Whole ovary specimen removed from a cancer patient undergoing a fertility preservation procedure. Individual eggs are retrieved using a fine needle and suction device.
Fertility preservation encompasses all medical interventions designed to sustain one’s reproductive capability in the face of fertility-threatening conditions. The need for fertility preservation commonly arises when cancer patients are confronted with treatments (such as chemotherapy, radiation therapy or surgery) that can potentially affect their reproductive organs. Other medical conditions threatening future fertility include certain infectious diseases and inflammatory processes.
Fertility preservation technology has expanded rapidly in the last 5-10 years. Current options include both well-established treatments (such as embryo freezing) and experimental approaches (such as ovarian tissue freezing). Choosing which to pursue, if any, is a highly personal decision and is best made after learning about all of the options in consultation with an oncologist and reproductive endocrinologist.

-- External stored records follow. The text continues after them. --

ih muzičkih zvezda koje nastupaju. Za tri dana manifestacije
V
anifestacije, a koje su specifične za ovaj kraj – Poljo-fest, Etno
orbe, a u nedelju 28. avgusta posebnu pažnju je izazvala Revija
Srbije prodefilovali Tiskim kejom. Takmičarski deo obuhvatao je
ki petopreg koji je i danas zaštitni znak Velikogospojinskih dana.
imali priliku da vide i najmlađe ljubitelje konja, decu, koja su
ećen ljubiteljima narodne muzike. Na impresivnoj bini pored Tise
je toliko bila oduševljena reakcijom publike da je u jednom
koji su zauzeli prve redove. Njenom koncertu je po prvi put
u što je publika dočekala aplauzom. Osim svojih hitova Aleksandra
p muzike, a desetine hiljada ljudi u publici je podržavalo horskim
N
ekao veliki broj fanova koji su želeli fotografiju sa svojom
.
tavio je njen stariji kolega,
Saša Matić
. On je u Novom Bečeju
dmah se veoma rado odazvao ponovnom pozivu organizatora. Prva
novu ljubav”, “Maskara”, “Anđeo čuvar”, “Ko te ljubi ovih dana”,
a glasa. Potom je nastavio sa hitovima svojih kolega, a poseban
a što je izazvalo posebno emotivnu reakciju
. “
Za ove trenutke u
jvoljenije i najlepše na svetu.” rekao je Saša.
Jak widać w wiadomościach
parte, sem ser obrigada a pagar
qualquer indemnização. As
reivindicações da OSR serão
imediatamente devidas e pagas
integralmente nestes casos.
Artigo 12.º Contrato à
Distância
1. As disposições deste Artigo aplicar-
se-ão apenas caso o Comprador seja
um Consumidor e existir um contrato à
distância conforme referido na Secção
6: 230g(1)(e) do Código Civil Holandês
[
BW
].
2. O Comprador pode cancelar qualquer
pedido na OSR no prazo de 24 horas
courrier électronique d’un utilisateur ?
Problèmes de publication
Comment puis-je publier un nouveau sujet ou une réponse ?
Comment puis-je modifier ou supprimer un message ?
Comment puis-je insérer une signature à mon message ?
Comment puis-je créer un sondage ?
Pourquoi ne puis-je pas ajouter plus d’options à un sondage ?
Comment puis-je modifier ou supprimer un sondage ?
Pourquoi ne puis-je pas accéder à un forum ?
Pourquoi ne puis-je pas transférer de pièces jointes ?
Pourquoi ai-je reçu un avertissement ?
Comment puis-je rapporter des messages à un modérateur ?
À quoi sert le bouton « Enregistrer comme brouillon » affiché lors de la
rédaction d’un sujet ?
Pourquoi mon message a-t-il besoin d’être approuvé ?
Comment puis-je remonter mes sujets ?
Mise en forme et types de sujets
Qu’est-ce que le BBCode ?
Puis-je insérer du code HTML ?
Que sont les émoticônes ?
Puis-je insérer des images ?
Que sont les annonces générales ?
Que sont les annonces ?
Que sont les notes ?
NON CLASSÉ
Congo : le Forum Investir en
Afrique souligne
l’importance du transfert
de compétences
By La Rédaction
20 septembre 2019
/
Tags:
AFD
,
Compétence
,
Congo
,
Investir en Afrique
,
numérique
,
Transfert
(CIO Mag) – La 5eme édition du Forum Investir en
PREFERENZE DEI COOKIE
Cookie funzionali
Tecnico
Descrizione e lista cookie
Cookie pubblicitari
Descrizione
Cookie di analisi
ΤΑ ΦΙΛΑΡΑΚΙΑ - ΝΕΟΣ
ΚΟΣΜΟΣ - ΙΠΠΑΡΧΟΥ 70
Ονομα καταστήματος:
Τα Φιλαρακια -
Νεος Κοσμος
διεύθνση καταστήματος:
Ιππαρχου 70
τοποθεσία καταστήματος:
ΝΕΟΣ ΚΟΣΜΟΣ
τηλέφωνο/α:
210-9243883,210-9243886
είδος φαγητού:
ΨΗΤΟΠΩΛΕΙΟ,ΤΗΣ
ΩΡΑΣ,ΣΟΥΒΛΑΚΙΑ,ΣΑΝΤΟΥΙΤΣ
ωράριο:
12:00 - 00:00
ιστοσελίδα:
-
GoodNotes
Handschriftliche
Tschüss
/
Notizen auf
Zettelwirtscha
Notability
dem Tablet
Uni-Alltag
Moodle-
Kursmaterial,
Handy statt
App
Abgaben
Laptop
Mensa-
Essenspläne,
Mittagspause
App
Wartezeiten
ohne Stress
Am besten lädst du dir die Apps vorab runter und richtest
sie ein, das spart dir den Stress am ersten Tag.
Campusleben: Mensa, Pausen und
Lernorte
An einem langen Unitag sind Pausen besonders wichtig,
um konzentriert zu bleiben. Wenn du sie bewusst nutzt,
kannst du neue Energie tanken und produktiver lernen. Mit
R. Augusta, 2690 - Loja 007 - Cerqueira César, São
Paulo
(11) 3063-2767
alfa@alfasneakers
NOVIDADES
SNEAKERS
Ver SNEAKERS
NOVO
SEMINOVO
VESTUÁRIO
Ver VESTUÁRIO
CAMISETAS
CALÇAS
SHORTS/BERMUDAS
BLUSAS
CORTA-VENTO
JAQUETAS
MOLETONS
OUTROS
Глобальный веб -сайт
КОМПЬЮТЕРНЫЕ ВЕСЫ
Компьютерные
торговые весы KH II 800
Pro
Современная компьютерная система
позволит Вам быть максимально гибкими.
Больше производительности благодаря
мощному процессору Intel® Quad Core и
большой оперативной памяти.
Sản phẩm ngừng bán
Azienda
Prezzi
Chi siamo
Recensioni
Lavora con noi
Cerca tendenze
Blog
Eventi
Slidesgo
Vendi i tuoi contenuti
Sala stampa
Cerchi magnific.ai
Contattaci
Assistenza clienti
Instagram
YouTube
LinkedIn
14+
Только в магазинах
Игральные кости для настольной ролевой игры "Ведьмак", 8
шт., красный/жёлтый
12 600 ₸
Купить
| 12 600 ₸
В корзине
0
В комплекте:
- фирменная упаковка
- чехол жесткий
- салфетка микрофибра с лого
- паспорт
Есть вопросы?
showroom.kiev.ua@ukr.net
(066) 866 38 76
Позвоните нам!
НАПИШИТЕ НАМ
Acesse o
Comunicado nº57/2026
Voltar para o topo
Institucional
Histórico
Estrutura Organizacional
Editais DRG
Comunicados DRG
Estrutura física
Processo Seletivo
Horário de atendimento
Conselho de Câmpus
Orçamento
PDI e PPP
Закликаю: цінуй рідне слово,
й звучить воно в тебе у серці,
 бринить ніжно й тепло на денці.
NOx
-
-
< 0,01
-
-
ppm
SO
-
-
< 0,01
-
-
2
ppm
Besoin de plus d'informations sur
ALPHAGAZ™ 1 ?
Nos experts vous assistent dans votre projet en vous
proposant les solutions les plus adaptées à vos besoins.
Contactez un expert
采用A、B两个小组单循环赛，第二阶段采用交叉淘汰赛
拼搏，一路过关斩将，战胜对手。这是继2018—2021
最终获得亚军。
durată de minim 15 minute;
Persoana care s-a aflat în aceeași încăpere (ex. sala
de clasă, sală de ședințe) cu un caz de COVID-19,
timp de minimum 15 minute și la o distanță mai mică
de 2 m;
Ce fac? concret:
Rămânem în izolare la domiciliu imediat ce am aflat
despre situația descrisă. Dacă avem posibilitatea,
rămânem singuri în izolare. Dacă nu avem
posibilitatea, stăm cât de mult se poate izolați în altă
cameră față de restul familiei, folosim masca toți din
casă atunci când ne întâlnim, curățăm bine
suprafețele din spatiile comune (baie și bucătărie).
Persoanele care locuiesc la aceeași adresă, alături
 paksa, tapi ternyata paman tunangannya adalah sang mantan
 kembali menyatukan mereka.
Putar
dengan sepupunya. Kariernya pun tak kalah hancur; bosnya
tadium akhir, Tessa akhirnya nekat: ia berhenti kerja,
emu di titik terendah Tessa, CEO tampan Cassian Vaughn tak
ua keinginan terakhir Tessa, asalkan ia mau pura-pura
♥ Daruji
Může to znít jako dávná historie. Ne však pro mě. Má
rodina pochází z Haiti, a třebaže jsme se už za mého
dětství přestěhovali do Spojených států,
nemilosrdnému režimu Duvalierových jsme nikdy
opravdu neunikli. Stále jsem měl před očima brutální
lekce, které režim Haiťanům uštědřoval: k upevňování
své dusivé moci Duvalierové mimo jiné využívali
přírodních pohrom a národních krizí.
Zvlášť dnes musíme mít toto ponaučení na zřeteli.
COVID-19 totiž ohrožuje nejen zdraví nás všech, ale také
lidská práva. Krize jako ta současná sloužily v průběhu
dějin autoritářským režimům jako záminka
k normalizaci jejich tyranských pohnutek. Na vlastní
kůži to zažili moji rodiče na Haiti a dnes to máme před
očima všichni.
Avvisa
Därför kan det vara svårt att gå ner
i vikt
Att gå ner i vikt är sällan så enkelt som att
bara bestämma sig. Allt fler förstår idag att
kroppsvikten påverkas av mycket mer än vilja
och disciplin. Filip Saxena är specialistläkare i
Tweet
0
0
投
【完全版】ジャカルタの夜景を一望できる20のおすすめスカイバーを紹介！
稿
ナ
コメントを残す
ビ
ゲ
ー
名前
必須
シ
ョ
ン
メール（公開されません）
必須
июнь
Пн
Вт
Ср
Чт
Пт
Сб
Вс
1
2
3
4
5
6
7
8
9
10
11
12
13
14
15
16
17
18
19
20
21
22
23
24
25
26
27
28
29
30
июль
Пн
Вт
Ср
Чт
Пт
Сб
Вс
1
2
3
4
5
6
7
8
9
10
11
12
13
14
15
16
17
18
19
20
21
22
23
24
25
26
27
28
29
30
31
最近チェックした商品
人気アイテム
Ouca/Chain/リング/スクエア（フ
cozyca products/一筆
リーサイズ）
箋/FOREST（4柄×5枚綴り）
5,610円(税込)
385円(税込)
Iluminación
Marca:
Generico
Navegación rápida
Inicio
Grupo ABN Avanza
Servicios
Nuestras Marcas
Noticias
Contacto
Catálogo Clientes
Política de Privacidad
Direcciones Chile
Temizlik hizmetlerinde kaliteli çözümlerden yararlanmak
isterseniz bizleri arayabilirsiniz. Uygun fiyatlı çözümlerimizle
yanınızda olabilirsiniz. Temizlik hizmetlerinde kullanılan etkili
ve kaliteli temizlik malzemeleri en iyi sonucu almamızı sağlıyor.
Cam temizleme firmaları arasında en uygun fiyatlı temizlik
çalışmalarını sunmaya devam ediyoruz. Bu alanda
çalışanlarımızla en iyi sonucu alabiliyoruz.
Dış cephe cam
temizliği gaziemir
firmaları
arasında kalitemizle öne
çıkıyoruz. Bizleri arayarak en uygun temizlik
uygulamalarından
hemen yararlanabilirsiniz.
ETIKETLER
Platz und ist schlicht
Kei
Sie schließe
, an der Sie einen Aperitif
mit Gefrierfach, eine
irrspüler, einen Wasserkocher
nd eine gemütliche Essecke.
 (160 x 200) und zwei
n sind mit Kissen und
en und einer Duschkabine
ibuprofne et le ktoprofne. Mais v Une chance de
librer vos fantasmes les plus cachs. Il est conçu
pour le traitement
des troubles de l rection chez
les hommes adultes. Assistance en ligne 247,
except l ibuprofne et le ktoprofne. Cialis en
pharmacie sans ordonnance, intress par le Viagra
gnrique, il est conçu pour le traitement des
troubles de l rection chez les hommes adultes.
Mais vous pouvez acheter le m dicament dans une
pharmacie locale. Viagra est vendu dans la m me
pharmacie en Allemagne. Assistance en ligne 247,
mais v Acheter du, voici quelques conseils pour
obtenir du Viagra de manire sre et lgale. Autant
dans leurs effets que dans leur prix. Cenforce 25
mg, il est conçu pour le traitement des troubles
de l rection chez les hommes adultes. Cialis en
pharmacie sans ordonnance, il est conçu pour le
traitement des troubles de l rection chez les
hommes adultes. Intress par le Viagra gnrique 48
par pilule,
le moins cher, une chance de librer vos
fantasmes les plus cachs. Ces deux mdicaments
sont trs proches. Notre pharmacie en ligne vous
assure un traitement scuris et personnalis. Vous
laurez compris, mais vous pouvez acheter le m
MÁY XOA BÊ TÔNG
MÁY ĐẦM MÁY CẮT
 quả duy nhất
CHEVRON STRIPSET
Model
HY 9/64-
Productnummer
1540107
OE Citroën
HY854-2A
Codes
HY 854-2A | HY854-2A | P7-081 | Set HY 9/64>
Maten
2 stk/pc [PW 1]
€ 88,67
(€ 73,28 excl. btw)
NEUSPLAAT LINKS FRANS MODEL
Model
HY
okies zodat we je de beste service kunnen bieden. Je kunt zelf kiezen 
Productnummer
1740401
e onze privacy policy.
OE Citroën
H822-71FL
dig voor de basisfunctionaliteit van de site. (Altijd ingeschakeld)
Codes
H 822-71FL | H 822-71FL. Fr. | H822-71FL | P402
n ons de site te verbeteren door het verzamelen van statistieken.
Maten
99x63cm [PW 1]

1) In Vitro Fertilization with Embryo Freezing
In vitro fertilization (IVF) with embryo freezing is the most successful method of fertility preservation currently available. This technique is virtually identical to standard IVF however it is contrasted by the fact that therapy is concluded with the process of embryo freezing (instead of embryo transfer). Embryos can stay frozen for years, and when the patient is ready to conceive, they are thawed and transferred back to the patient. Just as with standard IVF, the process takes 4-8 weeks, which can be a major limitation for cancer patients in need of urgent chemotherapy.
2) In Vitro Maturation with Embryo Freezing
In vitro maturation (IVM) with embryo freezing is very similar to that which is accomplished with IVF (see above). The main advantage of IVM is that it requires much less treatment time than IVF. For extremely urgent situations, IVM can potentially be completed in a matter of days. Another theoretical advantage of IVM is its association with lower estrogen levels compared to IVF. This is an especially important distinction for patients with estrogen-sensitive cancers such as those arising from the breast or uterus.
3) Egg Freezing
Egg freezing (oocyte cryopreservation) involves harvesting eggs from the ovary and then freezing them for use in the future. The treatment takes place over several weeks and begins with stimulation of the ovaries to produce many eggs in each ovary. Recent advances in laboratory techniques involving the freezing method have led to improvements in pregnancy rates and made egg freezing a very popular fertility preservation technique. The main advantage of egg freezing over IVF is that a male partner is not required.
4) Ovarian Tissue Cryopreservation
Ovarian tissue cryopreservation is a highly experimental approach to fertility preservation where a whole ovary is sectioned into small pieces that are then frozen. Each piece of tissue contains many eggs, each with the potential to be used in achieving pregnancy in the future.
5) Whole Ovary Freezing
Therapies utilizing whole ovaries are extremely experimental.
This approach involves surgical removal and freezing of an intact ovary. When reproduction is desired, the ovary is thawed and transplanted back to the patient.
6) Combination Therapy
In some situations, more than one fertility preservation intervention can be performed. Examples of this include combining in vitro maturation (IVM) with ovarian tissue cryopreservation or combining IVM with IVF.
7) Sperm Freezing
For male patients, fertility preservation is accomplished by freezing sperm. This is a very simple and efficient intervention where ejaculates are processed and sperm is stored for future use.